GCR Ratings has affirmed the national scale long term and short term of A-(NG) and A2(NG), respectively of First Bank Nigeria Limited and revised the outlook to stable from negative rating watch.

GCR said the national scale ratings of the bank reflect the strength and weaknesses of FBN Holdings Plc, as the bank is regarded as the core entity within the group and accounts for about 95 per cent of the group’s total assets as at financial year (FY) 2020.

The rater said the negative rating watch of the bank was revised to a stable outlook based on the bank’s prompt resolution of tensions and inherent operational risk surrounding the constitution of the bank’s and groups’ board by the Central Bank of Nigeria in April 2021.

“GCR will, however, continue to monitor the management and governance assessment and would react accordingly should there be any adverse impact on operations from a reoccurrence of the highlighted issues within the short to medium-term.

“The affirmed ratings reflect First Bank’s well-established brand franchise, good geographic diversification, and robust funding and liquidity position. However, these strengths are partly offset by the subdued capitalisation and elevated concentration risk across obligor, sector, and foreign currency (FCY) exposures,” it said.

As a top-tier bank in Nigeria with operations in seven African countries and three international financial markets, First Bank controlled a market share of Nigerian banking industry’s total assets, gross loans and customer deposits at 14.1 per cent, 13.8 per cent and 12.1 per cent, respectively, as at 2020.

GCR said the bank’s retail franchise and market position have been strengthened by its extensive branch networks, sustained investment in technology and the increasing number of firstmonie agents.

“While revenue stability is good, the bank’s key profitability indicators (ROE and ROA) continue to lag tier-one peers’ average.

“The group’s risk profile evidenced a notable improvement over the review period, underpinned by management’s remedial action and loan book clean-up exercise over the last five years,” GCR said.

Explaining further, it said the banks non-performing loans declined steadily to 7.2 per cent at first half 2021 (FY20: 8.3 per cent, FY19: 10.2 per cent, FY18: 25.4 per cent), remaining above CBN’s tolerable five per cent limit and industry’s six per cent average.

Also, the bank’s credit losses moderated to 2.0 per cent at first half 2021 (FY20: 2.4 per cent, FY19: 2.6 per cent, FY18: 4.0 per cent), and counterbalanced by the elevated concentration risk.

The rater further said the bank’s top 20 obligors constituted a sizeable 48.5 per cent of the loan portfolio at first half 2021(FY20: 53.7 per cent), 34.5 per cent of the loan book at 1H FY20 tilted towards the oil and gas sector, although at a decreasing rate, while FCY loans constituted a sizeable 47.5 per cent of the loan portfolio at 1H FY21 (FY20: 47.9 per cent) and measured above the estimated industry average of 35 per cent.
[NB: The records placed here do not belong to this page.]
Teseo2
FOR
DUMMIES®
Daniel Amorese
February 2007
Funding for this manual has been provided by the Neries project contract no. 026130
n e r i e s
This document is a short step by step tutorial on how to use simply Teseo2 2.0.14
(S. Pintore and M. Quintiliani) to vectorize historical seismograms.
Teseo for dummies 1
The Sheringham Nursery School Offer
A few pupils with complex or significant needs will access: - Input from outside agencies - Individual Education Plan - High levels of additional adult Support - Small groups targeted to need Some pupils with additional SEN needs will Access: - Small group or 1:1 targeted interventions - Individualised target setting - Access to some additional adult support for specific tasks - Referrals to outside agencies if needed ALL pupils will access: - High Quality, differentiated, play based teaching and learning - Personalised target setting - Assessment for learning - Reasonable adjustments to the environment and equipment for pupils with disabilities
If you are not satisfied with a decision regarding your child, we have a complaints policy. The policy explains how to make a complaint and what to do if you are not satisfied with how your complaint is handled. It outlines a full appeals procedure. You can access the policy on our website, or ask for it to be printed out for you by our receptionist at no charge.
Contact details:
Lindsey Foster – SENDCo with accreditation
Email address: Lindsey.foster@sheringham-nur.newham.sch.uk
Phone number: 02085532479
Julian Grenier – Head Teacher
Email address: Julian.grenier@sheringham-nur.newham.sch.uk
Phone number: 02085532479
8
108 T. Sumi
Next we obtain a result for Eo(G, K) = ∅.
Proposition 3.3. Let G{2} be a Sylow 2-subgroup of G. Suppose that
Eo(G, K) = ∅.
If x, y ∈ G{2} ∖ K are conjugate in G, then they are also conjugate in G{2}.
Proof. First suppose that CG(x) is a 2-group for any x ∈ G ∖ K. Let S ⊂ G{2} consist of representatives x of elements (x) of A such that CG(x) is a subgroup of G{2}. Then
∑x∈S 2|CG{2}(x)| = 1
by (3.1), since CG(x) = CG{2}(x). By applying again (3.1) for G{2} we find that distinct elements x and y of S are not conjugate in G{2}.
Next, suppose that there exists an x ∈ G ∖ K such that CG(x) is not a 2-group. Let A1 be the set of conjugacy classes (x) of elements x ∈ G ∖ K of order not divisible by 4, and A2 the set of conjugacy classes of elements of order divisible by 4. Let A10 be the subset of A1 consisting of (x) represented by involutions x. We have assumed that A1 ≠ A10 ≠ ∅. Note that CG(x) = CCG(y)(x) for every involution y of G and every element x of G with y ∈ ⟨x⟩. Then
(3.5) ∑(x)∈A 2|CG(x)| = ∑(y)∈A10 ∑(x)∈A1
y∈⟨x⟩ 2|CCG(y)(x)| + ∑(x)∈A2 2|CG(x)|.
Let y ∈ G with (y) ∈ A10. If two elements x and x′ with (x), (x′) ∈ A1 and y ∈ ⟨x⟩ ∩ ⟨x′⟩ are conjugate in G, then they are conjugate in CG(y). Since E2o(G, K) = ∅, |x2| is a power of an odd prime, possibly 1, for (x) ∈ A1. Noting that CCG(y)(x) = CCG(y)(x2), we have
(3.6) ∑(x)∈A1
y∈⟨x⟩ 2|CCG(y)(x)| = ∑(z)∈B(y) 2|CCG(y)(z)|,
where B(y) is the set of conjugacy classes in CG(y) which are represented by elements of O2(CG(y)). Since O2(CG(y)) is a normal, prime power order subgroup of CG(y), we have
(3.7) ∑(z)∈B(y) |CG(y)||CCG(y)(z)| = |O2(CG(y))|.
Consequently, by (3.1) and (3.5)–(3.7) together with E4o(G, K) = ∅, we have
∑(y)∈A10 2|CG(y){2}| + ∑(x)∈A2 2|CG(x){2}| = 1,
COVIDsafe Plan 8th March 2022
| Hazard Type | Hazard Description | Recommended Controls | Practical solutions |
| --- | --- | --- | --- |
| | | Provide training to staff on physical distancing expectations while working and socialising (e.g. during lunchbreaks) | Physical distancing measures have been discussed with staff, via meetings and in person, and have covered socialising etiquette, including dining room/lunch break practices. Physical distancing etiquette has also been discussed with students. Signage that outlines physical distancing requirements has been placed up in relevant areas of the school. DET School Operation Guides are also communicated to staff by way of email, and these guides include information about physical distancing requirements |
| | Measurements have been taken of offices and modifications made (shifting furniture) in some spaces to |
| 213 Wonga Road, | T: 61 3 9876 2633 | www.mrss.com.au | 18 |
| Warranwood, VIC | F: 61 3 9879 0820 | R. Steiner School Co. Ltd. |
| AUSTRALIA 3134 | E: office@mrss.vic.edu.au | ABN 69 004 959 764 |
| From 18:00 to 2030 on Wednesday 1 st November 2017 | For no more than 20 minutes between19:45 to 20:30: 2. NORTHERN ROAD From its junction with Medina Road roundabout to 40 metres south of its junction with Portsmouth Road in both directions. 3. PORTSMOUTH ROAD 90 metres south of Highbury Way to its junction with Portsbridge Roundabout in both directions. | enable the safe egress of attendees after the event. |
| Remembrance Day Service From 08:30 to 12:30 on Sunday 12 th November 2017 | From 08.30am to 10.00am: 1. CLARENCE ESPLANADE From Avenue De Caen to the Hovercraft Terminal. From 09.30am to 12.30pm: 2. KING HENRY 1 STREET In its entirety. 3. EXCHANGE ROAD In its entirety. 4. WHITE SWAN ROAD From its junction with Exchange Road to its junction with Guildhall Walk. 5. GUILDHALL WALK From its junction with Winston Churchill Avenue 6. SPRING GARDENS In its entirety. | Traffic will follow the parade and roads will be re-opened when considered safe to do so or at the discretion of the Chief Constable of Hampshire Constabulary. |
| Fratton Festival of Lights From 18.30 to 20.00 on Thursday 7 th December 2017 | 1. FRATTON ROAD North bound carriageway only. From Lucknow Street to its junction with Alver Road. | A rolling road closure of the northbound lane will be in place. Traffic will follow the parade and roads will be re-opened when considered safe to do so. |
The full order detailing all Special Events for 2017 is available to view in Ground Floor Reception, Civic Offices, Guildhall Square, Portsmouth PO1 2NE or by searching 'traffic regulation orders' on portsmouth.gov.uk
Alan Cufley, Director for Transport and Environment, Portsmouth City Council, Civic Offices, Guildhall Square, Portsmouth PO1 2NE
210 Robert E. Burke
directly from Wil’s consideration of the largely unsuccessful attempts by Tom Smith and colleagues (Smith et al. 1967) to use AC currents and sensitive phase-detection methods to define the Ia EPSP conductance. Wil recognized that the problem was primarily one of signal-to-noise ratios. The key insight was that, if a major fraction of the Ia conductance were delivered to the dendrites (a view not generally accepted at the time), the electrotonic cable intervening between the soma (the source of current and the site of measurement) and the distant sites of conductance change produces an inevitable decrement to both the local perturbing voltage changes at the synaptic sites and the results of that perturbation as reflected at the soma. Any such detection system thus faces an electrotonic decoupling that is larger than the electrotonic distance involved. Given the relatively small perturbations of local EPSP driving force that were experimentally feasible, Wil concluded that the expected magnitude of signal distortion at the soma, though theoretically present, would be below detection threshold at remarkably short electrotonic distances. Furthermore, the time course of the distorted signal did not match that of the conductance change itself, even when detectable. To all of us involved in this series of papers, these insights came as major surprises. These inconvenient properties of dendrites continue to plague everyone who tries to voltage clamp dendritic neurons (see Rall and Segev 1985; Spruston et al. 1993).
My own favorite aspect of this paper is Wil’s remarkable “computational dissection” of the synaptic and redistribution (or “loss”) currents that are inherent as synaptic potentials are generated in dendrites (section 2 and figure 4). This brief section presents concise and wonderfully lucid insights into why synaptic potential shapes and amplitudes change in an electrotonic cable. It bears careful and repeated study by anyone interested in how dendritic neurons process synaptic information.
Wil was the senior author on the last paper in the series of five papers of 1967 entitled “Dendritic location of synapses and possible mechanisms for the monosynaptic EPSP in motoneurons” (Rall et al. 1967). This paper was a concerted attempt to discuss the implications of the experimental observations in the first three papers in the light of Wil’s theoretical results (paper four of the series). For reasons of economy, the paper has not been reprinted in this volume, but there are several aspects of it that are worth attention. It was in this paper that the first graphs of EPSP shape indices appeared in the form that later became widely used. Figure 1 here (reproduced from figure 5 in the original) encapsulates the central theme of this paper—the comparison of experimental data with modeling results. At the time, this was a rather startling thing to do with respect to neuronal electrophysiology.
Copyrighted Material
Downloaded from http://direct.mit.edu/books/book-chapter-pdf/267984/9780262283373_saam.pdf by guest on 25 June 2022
The bank’s management had said FCY risk is partly mitigated through effective matching of related assets and liabilities and hedging through OTC futures transactions and forwards.

“Looking ahead, we anticipate the planned disposal of identified assets (as directed by the CBN) would support capitalisation metrics by about 200bps over the rating horizon. As a result, we expect the core capital ratio to hover around 15% over the next 12-18 months. We also believe the sustained downward trend in credit losses and improved value propositions through leveraging digital platforms will further augment internal capital generation going forward,” GCR said.